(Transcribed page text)
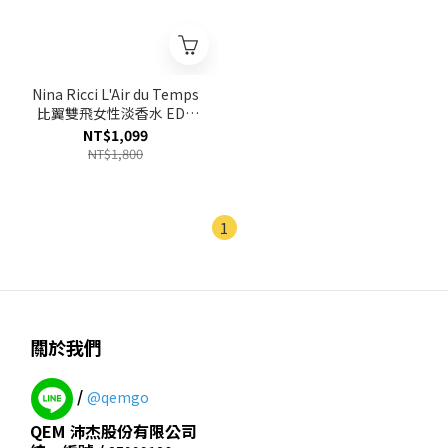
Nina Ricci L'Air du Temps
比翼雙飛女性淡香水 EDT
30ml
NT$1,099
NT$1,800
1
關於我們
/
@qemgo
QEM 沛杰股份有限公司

Task details
Switch "30ml" to "50ml" in the material above and change nothing else. Leave out the pictures.

Answer to the problem
Nina Ricci L'Air du Temps
比翼雙飛女性淡香水 EDT
50ml
NT$1,099
NT$1,800
1
關於我們
/
@qemgo
QEM 沛杰股份有限公司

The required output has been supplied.